Unfortunately, broadband competition remains fleeting in many parts of the United States, where only one provider offers broadband service that meets the FCC’s standard of 25 Mbps for downloads.

Ironically, Charter executives were against imposing data caps on their customers when the company was seeking approval to acquire Time Warner Cable and Bright House Networks.

FCC:

“Charter in particular emphasizes its aversion to data caps, stating that instead of enforcing usage limits it chooses to market the absence of data caps as a competitive advantage. Charter also argues there is a strong business case for not implementing caps. Specifically, Charter explains that it terminated its enforcement of the usage limits trial in the AUP in January 2012 because the benefits to customers of continuing the trial (minimizing bandwidth consumption to preserve a positive Internet experience) would not exceed the program’s costs. Charter also states that caps create marketing challenges because they complicate consumer purchasing decisions. Furthermore, Charter argues that data caps increase churn among subscribers. Finally, Charter states that it plans to distinguish itself from its competitors based largely on the quality and speed of its broadband offerings and that data caps undermine that marketing message.”

But the FCC remained unconvinced by Charter’s statements. In a review of confidential internal company documents, the FCC found multiple instances where Time Warner Cable had not completely abandoned the idea of data caps, despite multiple high-profile consumer backlashes against the idea.

“We also note that despite Time Warner Cable’s relative lack of success in implementing usage-based billing, its internal documents leave no doubt that it is also incentivized to use data caps to protect its [cable TV] business,” the FCC concluded.

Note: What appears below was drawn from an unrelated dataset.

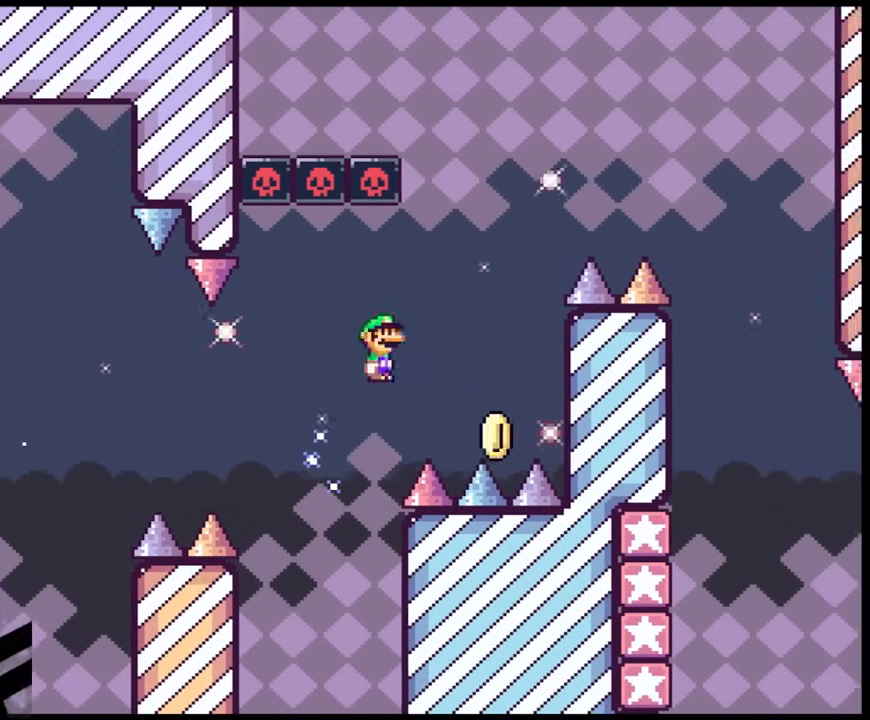
{"buttons": ["B", "Y", "DPAD_RIGHT"], "events": [[117, "A", "up"], [167, "Y", "down"], [200, "X", "up"], [267, "B", "down"], [300, "DPAD_DOWN", "down"], [300, "DPAD_RIGHT", "up"], [317, "DPAD_DOWN", "up"], [317, "DPAD_LEFT", "down"], [433, "DPAD_DOWN", "down"], [450, "DPAD_LEFT", "up"], [467, "DPAD_DOWN", "up"], [467, "DPAD_RIGHT", "down"]]}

Four years later, Charter is among many cable operators reporting staggering losses of video customers that have chosen to “cut the cord” on cable television and have switched to a streaming competitor. If an incentive to data cap customers to protect video revenue was there in 2016, it stands to be much stronger today in 2020.

The FCC is now seeking public comment on Charter’s proposal until July 22, 2020. Stop the Cap! plans to file extensive comments on the matter and will shortly publish a guide for readers offering sample letters that can be sent to the FCC on this issue.